── Data shown

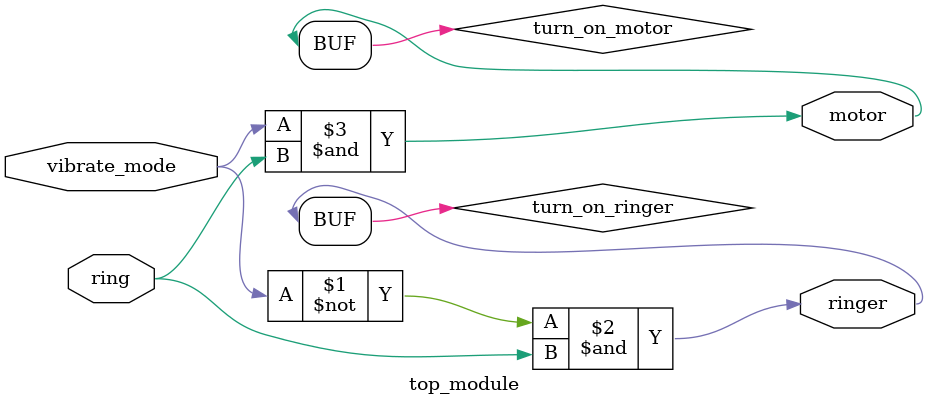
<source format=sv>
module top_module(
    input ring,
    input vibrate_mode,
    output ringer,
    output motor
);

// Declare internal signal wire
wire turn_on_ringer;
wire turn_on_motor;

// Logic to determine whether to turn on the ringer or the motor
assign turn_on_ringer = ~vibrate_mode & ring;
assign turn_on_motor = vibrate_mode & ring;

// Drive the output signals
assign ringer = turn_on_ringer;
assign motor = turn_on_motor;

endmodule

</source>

────
── Data shown

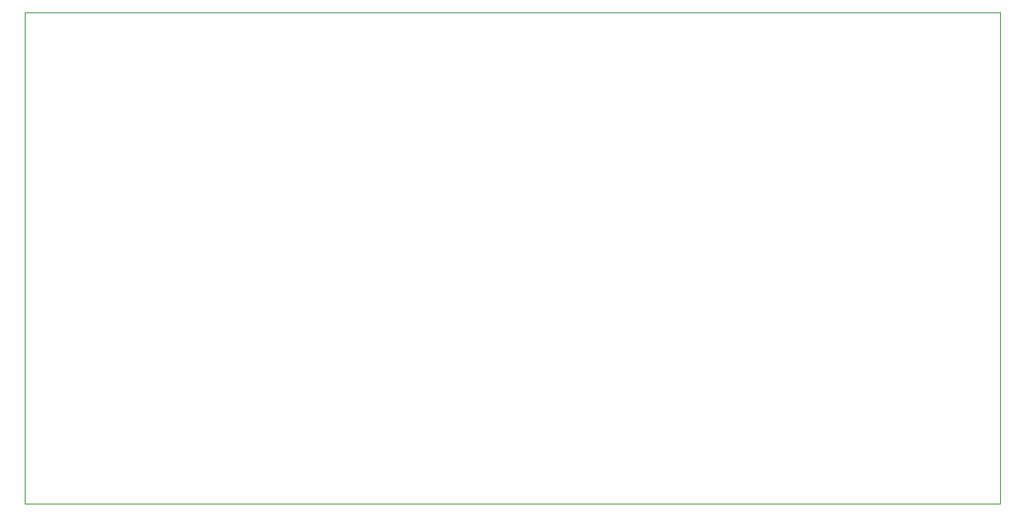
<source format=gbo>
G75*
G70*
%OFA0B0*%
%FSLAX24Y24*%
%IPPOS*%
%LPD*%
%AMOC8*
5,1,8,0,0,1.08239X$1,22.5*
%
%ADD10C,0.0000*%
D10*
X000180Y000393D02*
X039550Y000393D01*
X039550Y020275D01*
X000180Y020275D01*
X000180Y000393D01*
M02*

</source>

────

# What is required
Determine how many lines above contain the string "source". Give only that number.

# Response area
4